### Supplied material
------------------------------------------------------------------------

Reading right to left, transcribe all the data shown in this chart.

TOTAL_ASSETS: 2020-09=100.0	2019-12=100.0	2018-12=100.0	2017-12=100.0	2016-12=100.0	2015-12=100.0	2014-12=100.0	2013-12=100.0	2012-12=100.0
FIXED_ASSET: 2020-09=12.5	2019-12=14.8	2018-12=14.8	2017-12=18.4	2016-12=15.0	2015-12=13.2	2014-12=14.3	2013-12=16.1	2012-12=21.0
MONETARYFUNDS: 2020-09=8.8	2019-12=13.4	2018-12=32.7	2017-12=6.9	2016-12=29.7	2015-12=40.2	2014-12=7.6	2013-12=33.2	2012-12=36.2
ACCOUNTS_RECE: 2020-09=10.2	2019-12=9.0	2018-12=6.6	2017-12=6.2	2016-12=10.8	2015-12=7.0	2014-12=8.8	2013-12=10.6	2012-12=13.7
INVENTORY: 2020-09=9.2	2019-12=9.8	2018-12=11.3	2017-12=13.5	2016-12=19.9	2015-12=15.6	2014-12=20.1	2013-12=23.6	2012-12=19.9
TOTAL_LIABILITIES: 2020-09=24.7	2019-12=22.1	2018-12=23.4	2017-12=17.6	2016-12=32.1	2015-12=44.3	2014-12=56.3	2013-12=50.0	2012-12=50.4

------------------------------------------------------------------------

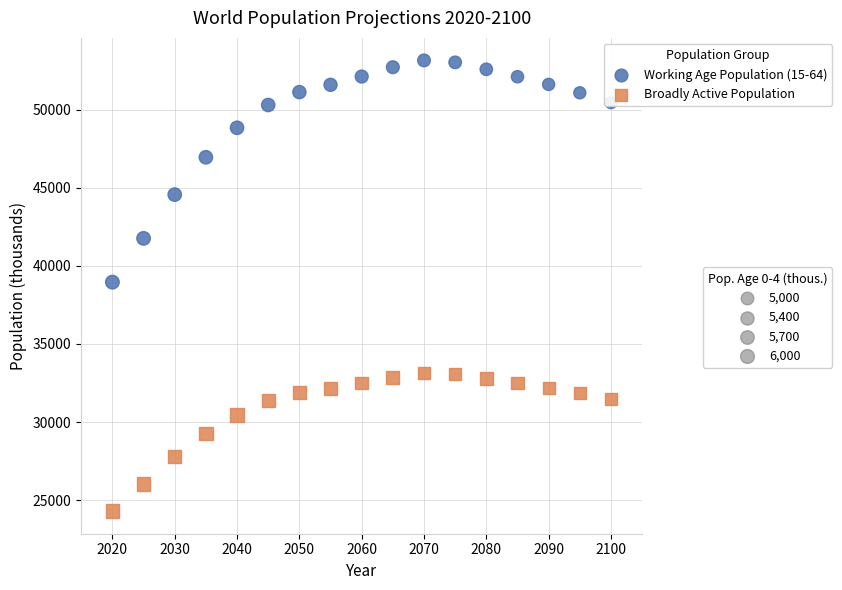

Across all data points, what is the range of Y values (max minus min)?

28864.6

------------------------------------------------------------------------

### What this task involves
How many lines of the material above contain the string "data"? Reply with the number alone.

### Exercise solution
2